# Excerpt provided
[Start]
Information

Atoms light interaction outline

  • coupling matrix element (TODAY)
  • narrow band and broad band
  • quantized EM filed

Results of Classical EM and Lagrangian Formalism

Ref Goldstein Eq.(1.63) and Eq.(8.35).

$$\begin{align} \vec{p}_{\mathrm{canonical}} = \vec{p}_{\mathrm{kinetic}} + \frac{q}{c}\vec{A} \end{align}$$

for electron, charge $q = -e$

$$\begin{align} H = \underbrace{\frac{1}{2m} \left( \vec{p}_{\mathrm{canonical}} + \frac{e}{c}\vec{A} \right)^2}_{E_{\mathrm{kinetic}}} + V(r) \end{align}$$

where the first term is kinetic energy. Chose Coulomb gauge $\nabla\cdot \vec{A} = 0$ , so $[\vec{A}, \vec{p}] = 0$ , then

$$\begin{align} H = \underbrace{\frac{p^2}{2m} + V(r)}_{H_0} + \underbrace{\frac{e}{mc}\vec{p}\cdot \vec{A}}_{H_{\mathrm{int}}} + \underbrace{\frac{e^2}{2 mc^2}\vec{A}^2}_{H^{(2)}} \end{align}$$

Consider a plane wave

$$\begin{align} H_{\mathrm{int}} = \frac{e}{m c} \vec{p} \cdot\hat{e} A_0 e^{\mathrm{i}\vec{k}\cdot \vec{r} - \mathrm{i}\omega t} \end{align}$$

then matrix element

$$\begin{align} \langle b |H_{\mathrm{int}} | a\rangle = H_{ba} e^{-\mathrm{i}\omega t} \end{align}$$

where

$$\begin{align} H_{ba} = \frac{eA_0}{mc} \hat{e}\cdot \langle b | \vec{p} e^{\mathrm{i}\vec{k}\cdot \vec{r}} | a\rangle \end{align}$$

for long wave length approximation, $k r \ll 1$ , expand the exponential

$$\begin{align} e^{\mathrm{i}\vec{k}\cdot \vec{r}} = 1 + \mathrm{i} \vec{k}\cdot \vec{r} - \frac{1}{2} (\vec{k}\cdot \vec{r})^2 + \cdots \end{align}$$

Diople term

take the first term

$$\begin{align} H_{ba} = - \frac{\mathrm{i} e E_0}{m\omega} \hat{e} \langle b| \vec{p} | a\rangle \end{align}$$

where we have used (radiation field)

$$\begin{align} \vec{E} = - \frac{1}{c}\frac{\partial \vec{A}}{\partial t} = \frac{\mathrm{i}\omega}{c}A_0 \hat{e} \equiv E_0 \hat{e}. \end{align}$$

Then use

$$\begin{align} \vec{p} = \frac{m}{i\hbar} [\vec{r}, H_0] \end{align}$$

we get

$$\begin{align} H_{ba} = e E_0 \hat{e} \langle b| \vec{r} | a\rangle \frac{\omega_{ba}}{\omega} = \vec{E}\cdot \langle \vec{D}\rangle \frac{\omega_{ba}}{\omega} \end{align}$$

where $D$ is the dipole operator.
[End]
# Records supplied
[Start]
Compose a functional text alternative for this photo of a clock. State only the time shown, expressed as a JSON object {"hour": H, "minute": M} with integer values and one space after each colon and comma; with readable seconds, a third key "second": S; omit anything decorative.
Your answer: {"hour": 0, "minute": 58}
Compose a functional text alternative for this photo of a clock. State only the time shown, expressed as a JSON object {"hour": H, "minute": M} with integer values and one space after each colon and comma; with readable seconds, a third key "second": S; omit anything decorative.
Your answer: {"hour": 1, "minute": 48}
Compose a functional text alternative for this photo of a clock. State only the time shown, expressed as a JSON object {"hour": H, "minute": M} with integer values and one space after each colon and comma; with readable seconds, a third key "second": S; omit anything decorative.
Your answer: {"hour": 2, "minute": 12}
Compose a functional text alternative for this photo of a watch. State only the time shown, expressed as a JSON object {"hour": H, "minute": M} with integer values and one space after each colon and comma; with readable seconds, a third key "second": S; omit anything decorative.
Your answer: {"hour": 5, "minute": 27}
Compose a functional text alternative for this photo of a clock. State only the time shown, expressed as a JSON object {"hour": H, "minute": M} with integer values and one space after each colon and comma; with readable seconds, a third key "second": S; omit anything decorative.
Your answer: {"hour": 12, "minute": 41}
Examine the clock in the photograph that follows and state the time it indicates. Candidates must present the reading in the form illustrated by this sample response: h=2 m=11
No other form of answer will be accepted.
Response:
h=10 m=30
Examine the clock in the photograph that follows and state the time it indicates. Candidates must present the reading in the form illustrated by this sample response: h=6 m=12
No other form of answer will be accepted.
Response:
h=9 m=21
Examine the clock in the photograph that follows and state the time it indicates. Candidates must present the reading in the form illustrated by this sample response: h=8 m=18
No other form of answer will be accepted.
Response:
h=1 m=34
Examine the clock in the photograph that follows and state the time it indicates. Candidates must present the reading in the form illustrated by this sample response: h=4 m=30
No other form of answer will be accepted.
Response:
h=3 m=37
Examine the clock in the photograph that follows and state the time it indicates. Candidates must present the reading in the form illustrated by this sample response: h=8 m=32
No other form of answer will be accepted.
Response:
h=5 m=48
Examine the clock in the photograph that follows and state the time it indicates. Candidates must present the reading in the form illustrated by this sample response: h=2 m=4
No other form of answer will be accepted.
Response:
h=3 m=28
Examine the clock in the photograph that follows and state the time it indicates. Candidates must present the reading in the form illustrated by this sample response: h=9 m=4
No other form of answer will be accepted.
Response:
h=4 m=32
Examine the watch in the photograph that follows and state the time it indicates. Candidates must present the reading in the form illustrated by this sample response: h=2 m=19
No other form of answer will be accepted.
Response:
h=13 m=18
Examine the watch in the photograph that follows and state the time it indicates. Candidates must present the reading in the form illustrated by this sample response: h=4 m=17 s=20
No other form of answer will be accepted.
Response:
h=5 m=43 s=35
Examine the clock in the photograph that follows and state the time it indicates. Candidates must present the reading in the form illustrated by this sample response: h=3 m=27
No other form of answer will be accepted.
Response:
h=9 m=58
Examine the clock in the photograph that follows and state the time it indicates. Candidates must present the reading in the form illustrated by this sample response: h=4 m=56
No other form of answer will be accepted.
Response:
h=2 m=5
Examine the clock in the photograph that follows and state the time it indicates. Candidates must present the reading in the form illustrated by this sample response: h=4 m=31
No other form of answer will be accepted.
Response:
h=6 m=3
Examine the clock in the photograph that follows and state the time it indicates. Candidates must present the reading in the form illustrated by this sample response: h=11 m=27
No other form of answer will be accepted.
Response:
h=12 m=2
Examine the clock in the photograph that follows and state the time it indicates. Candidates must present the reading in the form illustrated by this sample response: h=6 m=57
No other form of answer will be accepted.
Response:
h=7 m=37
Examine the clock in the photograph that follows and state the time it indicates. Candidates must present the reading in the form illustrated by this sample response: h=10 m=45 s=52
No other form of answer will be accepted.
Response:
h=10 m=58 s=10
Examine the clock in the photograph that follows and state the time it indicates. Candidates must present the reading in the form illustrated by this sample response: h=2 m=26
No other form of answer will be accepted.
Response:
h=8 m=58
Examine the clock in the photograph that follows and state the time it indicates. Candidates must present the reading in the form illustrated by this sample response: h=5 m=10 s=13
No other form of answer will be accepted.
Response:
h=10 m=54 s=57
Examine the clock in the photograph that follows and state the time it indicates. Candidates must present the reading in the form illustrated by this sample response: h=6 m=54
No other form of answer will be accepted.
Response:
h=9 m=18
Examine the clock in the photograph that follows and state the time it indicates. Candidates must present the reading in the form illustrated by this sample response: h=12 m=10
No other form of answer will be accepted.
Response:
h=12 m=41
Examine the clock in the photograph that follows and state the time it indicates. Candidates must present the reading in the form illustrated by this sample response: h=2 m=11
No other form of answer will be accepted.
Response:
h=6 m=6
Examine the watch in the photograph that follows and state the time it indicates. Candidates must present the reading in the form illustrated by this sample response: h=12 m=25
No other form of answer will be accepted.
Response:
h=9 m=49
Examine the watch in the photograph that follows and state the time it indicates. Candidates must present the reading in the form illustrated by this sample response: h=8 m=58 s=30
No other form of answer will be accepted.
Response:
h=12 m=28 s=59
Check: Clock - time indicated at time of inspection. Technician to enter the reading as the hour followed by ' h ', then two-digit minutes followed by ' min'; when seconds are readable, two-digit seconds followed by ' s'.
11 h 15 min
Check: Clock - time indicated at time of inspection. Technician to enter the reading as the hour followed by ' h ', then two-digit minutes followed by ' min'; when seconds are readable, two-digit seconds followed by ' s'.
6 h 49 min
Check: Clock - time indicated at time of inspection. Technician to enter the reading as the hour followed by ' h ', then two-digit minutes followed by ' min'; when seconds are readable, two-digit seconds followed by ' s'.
[End]
# Directions
(a) Answer these from the notes on atom–light interaction, one per line:
(i) Which gauge is chosen?
(ii) What condition defines the long wavelength approximation?
(iii) Which reference and equation numbers are cited for the results of classical EM and the Lagrangian formalism?
(b) Copy out the passage of the atom–light interaction notes from "where we have" to "the dipole operator.", keeping every character unchanged.
(c) Write the next part of the notes on atom–light interaction, starting right after their final line.

# Answers provided
(a)
(i) The Coulomb gauge, $\nabla\cdot \vec{A} = 0$.
(ii) $k r \ll 1$.
(iii) Goldstein, Eq.(1.63) and Eq.(8.35).

(b)
where we have used (radiation field)

$$\begin{align} \vec{E} = - \frac{1}{c}\frac{\partial \vec{A}}{\partial t} = \frac{\mathrm{i}\omega}{c}A_0 \hat{e} \equiv E_0 \hat{e}. \end{align}$$

Then use

$$\begin{align} \vec{p} = \frac{m}{i\hbar} [\vec{r}, H_0] \end{align}$$

we get

$$\begin{align} H_{ba} = e E_0 \hat{e} \langle b| \vec{r} | a\rangle \frac{\omega_{ba}}{\omega} = \vec{E}\cdot \langle \vec{D}\rangle \frac{\omega_{ba}}{\omega} \end{align}$$

where $D$ is the dipole operator.

(c)
Higher-order radiation processes

assume the polarization is along the $z$ direction, and propagate along $x$ direction

$$\begin{align} A(\vec{r}) = A\hat{z} e^{\mathrm{i} kx} \end{align}$$ $$\begin{align} k r = \frac{\hbar \omega}{\hbar c} a_0 = \frac{e^2}{a_0} \frac{1}{\hbar c} a_0 = \frac{e^2}{\hbar c} = \alpha. \end{align}$$

The expansion

$$\begin{align} H_b = \frac{e A}{mc}\langle b| p_z \left[ 1 + \mathrm{i} kx -\frac{1}{2}(kx)^2 \right]| a\rangle, \end{align}$$

the 2nd term

$$\begin{align} p_z x = \underbrace{\frac{1}{2}(p_z x - z p_x)}_{- \frac{1}{2}\hbar L_y} + \frac{1}{2}(p_zx + z p_x) \end{align}$$

then

$$\begin{align} \mathrm{i} k \frac{e A}{mc}\langle b| \frac{1}{2}(p_z x - zp_x)| a\rangle = \underbrace{- \mathrm{i}A k}_{B_y} \underbrace{\frac{e\hbar}{2 mc}}_{\mu_B} \langle b| L_y |a\rangle = \vec{B}\mu_B \langle b| \underbrace{\vec{L}}_{-\vec{\mu}} | a\rangle \end{align}$$

where we have used $\vec{B} = \nabla\times \vec{A} = - \mathrm{i}k A \hat{y}$ .

the other term

$$\begin{align} \frac{1}{2}(p_zx + z p_x) = \frac{m}{2\mathrm{i}\hbar} \left( [z, H_0] x + z[x, H_0] \right) = \frac{m}{2\mathrm{i}\hbar} \left( -H_0 zx + zx H_0 \right) \end{align}$$

then (use $\vec{E} = - \frac{1}{c} \frac{\partial \vec{A}}{\partial t}, E = \mathrm{i}kA$)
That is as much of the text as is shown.